SU est l'abréviation de Samoknya Ustanokova. 100 vient du calibre des obus tirés.
p. 34 : "
Le SU 100, [...], je l'avais déjà vu aux actualités de vingt heures d'il y a quarante ans, au format Dinky Toys, à quoi l'écran chétif, grisâtre, de la télévision d'alors ramenait pêle-mêle la DS 21 futuriste, la 404 de Bourvil et la Facel-Véga d'Albert Camus broyée par l'accident. Il a grandi, lui aussi, comme la Studebaker Commander, comme nous tous, mais sans dépouiller, comme on fait avec l'âge, hélas, l'éclat de l'enfance. C'est le contraire."


















Le Monde du 6 janvier 1960 :
"
C’est vers 14 h 15 que s’est produit sur la route nationale numéro 5, à vingt quatre kilomètres environ de Sens, entre Champigny sur Yonne et Villeneuve la Guyard, l’accident qui a coûté la vie à Albert Camus. La voiture, une Facel Vega, se dirigeait vers Paris. L’écrivain était à l’avant, à côté du conducteur M. Michel Gallimard. D’après les premiers témoignages, la puissante automobile qui roulait à une très vive allure - 130 kilomètres à l’heure selon certains - a brusquement quitté le milieu de la route, toute droite à cet endroit, pour s’écraser contre un arbre à droite de la chaussée. Sous la violence du choc la voiture s’est disloquée. Une partie du moteur a été retrouvée à gauche de la route, à une vingtaine de mètres, avec la calandre et les phares. Des débris du tableau de bord et des portières ont été projetés dans les champs dans un rayon d’une trentaine de mètres. Le châssis s’est tordu contre l’arbre. D’après les premières constatations de la gendarmerie, l’accident aurait été provoqué par l’éclatement d’un pneu gauche, mais cette version n’est pas encore confirmée. Il n’est pas impossible que le conducteur ait eu un malaise. "

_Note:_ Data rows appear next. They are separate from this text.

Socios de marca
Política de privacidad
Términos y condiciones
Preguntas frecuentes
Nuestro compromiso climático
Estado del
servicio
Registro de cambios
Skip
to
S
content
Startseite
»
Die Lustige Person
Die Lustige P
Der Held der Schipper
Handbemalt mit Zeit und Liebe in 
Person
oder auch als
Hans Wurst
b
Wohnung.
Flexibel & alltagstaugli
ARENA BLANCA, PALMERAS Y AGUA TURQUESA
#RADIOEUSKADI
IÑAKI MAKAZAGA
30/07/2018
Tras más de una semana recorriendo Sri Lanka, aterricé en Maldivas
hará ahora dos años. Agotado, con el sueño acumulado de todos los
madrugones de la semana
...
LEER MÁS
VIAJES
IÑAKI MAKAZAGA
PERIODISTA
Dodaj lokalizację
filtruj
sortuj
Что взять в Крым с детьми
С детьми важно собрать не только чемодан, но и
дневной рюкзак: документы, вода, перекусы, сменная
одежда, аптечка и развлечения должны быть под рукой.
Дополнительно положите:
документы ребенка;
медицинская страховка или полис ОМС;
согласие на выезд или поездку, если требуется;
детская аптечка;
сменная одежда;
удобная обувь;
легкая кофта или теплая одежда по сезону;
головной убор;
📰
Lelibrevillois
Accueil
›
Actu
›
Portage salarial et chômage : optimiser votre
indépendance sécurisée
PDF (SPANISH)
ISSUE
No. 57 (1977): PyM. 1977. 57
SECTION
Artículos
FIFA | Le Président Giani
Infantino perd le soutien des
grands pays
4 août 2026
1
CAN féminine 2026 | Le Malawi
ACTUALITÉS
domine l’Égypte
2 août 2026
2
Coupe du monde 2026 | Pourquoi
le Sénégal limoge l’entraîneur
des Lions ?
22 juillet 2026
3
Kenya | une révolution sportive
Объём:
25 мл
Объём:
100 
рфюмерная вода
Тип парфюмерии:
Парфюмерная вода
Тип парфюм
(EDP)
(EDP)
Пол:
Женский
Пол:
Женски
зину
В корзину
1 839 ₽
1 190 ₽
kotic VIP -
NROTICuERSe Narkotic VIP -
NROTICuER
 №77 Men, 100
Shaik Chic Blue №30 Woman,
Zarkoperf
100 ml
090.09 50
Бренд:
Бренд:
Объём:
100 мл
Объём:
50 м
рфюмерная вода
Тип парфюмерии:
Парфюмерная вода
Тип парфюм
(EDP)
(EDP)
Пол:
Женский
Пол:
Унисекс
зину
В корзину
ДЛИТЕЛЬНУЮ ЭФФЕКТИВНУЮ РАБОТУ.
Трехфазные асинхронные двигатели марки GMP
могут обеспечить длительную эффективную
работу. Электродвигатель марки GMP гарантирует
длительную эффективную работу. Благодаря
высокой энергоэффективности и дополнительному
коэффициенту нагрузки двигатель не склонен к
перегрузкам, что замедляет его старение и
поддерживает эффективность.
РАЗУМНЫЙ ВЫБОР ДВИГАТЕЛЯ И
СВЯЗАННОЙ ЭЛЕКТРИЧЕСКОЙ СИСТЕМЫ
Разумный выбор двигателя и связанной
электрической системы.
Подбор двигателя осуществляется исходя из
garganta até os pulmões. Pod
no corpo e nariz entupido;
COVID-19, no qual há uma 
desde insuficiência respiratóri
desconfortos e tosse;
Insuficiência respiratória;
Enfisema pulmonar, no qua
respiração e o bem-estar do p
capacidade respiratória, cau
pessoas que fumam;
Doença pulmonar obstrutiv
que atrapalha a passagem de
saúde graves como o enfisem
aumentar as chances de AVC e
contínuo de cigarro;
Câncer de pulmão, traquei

D'autres ont écrit leurs impressions de Cuba. Je pense à François Maspéro qui avait publié dans le monde en 1999, son expérience , et qui dans un passage parlait de ce que Bergounioux décrit : " Le véhicule que nous empruntons, appelé « chameau », est une très longue semi-remorque tirée par un camion et qui transporte 300 passagers. des camions-tracteurs tirant des remorques présentant comme deux bosses rappelant les vrais chameaux. Autres véhicules des rues cubaines et plus particulièrement de La Havane, les rutilantes américaines déambulant avec plus ou moins de prestance et faisant partie du paysage. Après le blocus américain de très nombreuses voitures des années 50 et 60 ont constitués le seul parc automobile sur l'île avant l'arrivée de véhicule des pays de l'est. Les cubains les ont conservées dans un état extérieur souvent exceptionnel, quand à la mécanique faute de pièce détachée, elle relève de l'application d'ingéniosités diverses. "
Mais si Bergounioux et Maspéro voient les mêmes choses, ils ne le vivent pas à l'identique. Bergounioux passe du présent observé au passé, vit le réel comme un souvenir.
Il ne faudrait pas croire que c'est le seul intérêt de ce texte, surprenant à plusieurs égards. Nous y reviendrons dans une autre étude.